[Instruções de trabalho]
**A.** Cite o trecho do texto sobre a desigualdade económica que vai de "À medida que continuam" até "económicas.", sem alterar uma palavra.
**B.** Prolongue o texto sobre a desigualdade económica a partir da última frase apresentada.

[Excerto citado]
***

À medida que continuam a
desenrolar-se os eventos dramáticos no norte de África, muitos
observadores fora do mundo árabe afirmam de forma presunçosa, que estes
acontecimentos têm a ver com a corrupção e com a repressão política. Mas
o elevado desemprego, a evidente desigualdade e o aumento dos preços
dos bens essenciais são também um factor importante. Assim, os
observadores não deviam perguntar até que ponto irão propagar-se efeitos
semelhantes na região; mas que tipo de mudanças poderão ocorrer nos
seus países face a semelhantes, se não mais extremas, pressões
económicas.
Em cada país, a desigualdade de rendimentos, riqueza e
oportunidades é possivelmente maior do que em qualquer outra altura do
último século. Na Europa, Ásia e a Américas, as empresas estão
cheias de liquidez à medida que sua procura implacável por eficiência
continua a gerar enormes lucros. No entanto, os trabalhos recebem uma
percentagem cada vez mais pequena, devido ao elevado desemprego, à
diminuição das horas de trabalho e aos salários estagnados.
Paradoxalmente,
as medidas de desigualdade de rendimentos e riqueza entre países estão a
cair, devido ao crescimento robusto e contínuo dos mercados emergentes.
Mas a maioria das pessoas preocupam-se mais com a situação dos seus
vizinhos do que com a dos cidadãos de terras distantes.

***

[Registos]

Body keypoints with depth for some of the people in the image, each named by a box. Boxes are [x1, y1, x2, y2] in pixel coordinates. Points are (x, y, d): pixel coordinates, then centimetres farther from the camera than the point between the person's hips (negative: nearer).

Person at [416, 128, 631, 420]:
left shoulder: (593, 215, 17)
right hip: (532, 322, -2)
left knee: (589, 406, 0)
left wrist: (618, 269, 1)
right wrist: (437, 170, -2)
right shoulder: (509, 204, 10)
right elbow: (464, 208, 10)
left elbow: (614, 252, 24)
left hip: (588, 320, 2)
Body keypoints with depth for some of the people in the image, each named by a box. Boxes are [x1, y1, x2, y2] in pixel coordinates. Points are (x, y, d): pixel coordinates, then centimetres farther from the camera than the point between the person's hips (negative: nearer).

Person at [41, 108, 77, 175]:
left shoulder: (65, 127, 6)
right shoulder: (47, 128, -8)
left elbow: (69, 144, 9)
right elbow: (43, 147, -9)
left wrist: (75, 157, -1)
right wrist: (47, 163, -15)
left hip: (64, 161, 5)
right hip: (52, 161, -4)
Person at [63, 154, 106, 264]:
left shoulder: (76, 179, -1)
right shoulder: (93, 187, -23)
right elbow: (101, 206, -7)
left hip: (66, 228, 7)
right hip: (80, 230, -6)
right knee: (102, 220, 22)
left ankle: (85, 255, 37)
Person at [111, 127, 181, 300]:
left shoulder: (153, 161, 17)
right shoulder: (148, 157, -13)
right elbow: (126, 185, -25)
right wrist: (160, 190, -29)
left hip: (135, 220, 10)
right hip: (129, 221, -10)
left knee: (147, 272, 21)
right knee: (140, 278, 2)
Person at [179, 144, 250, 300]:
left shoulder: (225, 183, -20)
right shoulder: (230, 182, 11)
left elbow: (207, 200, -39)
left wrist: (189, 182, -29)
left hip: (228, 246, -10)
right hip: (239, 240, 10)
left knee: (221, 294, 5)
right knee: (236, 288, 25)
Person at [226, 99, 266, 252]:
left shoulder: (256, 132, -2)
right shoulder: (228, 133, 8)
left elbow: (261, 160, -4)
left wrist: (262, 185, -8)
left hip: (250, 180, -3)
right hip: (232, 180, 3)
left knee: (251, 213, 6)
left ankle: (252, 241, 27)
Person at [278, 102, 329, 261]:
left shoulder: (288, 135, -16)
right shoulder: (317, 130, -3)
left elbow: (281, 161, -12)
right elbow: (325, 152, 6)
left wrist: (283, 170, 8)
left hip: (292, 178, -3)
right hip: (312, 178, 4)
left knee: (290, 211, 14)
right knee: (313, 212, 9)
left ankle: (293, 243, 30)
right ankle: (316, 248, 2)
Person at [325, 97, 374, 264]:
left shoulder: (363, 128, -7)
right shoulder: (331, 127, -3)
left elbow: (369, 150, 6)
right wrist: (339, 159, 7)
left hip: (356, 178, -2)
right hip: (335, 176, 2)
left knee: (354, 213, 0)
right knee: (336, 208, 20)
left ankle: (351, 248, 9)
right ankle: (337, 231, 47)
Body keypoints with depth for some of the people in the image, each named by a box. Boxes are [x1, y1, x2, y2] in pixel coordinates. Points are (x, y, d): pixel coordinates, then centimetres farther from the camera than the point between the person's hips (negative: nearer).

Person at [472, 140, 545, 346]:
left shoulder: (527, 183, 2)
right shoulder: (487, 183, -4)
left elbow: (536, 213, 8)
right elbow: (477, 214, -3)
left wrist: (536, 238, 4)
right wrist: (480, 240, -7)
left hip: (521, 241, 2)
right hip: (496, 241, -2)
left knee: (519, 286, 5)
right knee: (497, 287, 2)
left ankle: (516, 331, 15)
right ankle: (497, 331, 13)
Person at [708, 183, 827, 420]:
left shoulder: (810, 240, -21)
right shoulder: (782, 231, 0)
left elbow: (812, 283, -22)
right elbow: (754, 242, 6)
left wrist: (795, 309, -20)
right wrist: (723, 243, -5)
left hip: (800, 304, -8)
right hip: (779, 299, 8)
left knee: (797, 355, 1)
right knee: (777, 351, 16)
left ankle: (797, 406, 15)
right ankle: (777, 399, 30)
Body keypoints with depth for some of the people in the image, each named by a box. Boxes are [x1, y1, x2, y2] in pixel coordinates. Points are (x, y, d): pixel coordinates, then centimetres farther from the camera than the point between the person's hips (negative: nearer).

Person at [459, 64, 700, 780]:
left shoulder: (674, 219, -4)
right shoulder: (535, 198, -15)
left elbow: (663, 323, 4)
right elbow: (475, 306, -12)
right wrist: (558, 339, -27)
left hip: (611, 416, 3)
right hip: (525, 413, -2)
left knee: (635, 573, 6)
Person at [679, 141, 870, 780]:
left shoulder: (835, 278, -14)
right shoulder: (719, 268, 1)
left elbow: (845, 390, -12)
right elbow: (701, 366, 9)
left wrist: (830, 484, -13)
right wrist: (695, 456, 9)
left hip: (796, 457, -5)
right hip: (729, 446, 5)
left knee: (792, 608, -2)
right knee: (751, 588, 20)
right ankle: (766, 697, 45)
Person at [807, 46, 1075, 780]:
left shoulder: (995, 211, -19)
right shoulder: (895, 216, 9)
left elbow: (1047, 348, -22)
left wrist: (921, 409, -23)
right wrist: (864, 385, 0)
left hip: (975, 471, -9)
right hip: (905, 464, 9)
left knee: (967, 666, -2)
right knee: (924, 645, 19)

***

[Respostas às tarefas]
**A.**
À medida que continuam a
desenrolar-se os eventos dramáticos no norte de África, muitos
observadores fora do mundo árabe afirmam de forma presunçosa, que estes
acontecimentos têm a ver com a corrupção e com a repressão política. Mas
o elevado desemprego, a evidente desigualdade e o aumento dos preços
dos bens essenciais são também um factor importante. Assim, os
observadores não deviam perguntar até que ponto irão propagar-se efeitos
semelhantes na região; mas que tipo de mudanças poderão ocorrer nos
seus países face a semelhantes, se não mais extremas, pressões
económicas.

**B.**
Para os
mais ricos, as coisas estão a correr bem. Os mercados bolsistas estão a
recuperar. Muitos países estão a assistir a um crescimento vigoroso dos
preços das casas, das propriedades comerciais ou de ambos. A subida dos
preços das matérias-primas estão a gerar enormes receitas para os
proprietários de minas e de campos petrolíferos, apesar do aumento dos
preços dos alimentos básico estar a despoletar
distúrbios sociais e mesmo revoluções no mundo em desenvolvimento. A internet e o sector financeiro continuam a
criar novos milionários e multimilionários a um ritmo assombroso.
Ainda
assim, a elevada e prolongada taxa de desemprego continua a afectar
muitos trabalhadores menos qualificados como uma praga. Por exemplo, em Espanha, um país que atravessa uma crise financeira, a taxa de desemprego já
excede os 20%. Não ajuda o facto de o Governo estar a ser forçado a
implementar novas medidas de austeridade para enfrentar a precária
situação da dívida pública.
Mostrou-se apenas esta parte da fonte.